Checking the line count of a source file against the number of lines indexed by Splunk can be easily achieved. Here is an example with a file that numbers 1117 lines indexed as 7 events :

  • Count the number of lines in the source file excluding all lines empty or exclusively containing white space characters, which Splunk doesn't index :

[root@beefysup01 ~]# grep -v -e "^\s*$" /var/log/Xorg.0.log | wc -l
1116

  • In Splunk, search for all events for that specific source over all time, and aggregate the values of the "linecount" field :

source="/var/log/Xorg.0.log" | stats sum(linecount)


alt text




The two numbers should match, provided that you do not work on a live file that is part of a rotation (example : /var/log/messages or $SPLUNK_HOME/var/log/splunk/metrics.log) or that you are routing events from this file to the null queue.

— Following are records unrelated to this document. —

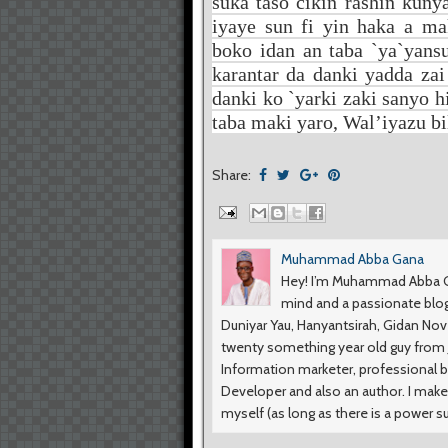
suka taso cikin rashin kuny
iyaye sun fi yin haka a m
boko idan an taba `ya`yansu
karantar da danki yadda za
danki ko `yarki zaki sanyo h
taba maki yaro, Wal’iyazu bi
Share:
Muhammad Abba Gana
Hey! I’m Muhammad Abba Ga
mind and a passionate blog
Duniyar Yau, Hanyantsirah, Gidan No
twenty something year old guy from Ji
Information marketer, professional b
Developer and also an author. I make
myself (as long as there is a power s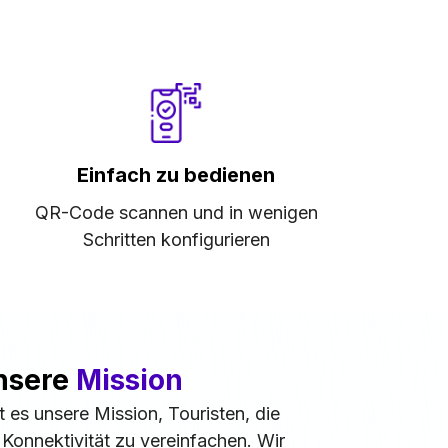
Einfach zu bedienen
QR-Code scannen und in wenigen
Schritten konfigurieren
nsere
Mission
t es unsere Mission, Touristen, die
Konnektivität zu vereinfachen. Wir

Another method, although often less accurate, is to measure the byte count of the source file (again, excluding empty lines) and compare it against the aggregated byte count for all events indexed for that source :

  • Count the number of bytes in the source file excluding all lines empty or exclusively containing white space characters, which Splunk doesn't index :

[root@beefysup01 ~]# grep -v -e "^\s*$" /var/log/anaconda.log | wc -c
841067

  • In Splunk, search for all events for that specific source over all time, calculate and aggregate the size of all events in the "esize" field using the len() eval function on the event raw data (the "_raw" field) and add the event count for the file!. The last step is important to get an accurate byte count because Splunk "loses" one byte per event when it dumps the last newline character of each event :

source="/var/log/anaconda.log" | eval esize=len(raw) | stats sum(esize) AS sumesize, count | eval fsize=sum_esize + count | fields fsize


alt text

View solution in original post

Splunk Employee
Splunk Employee

And, another additional...

If you export events from search results for one source, \r\n will be added to construct a file. As a result, sometimes file size of exported events for one file and its original source file are different if the original source file had only \n as new line character.

Splunk Employee
Splunk Employee

This answer is very great.

Additional info;

At Indexing time, splunk removes character(s) which was parsed as line breaking character. So, if \r\n was the line breaking characters, two bytes will be removed. So, if there is an empty line, \r\n at the empty line will be removed.
However, we counts these removed bytes at licensing volume as these characters were existed in source file or source from network (tcp or udp).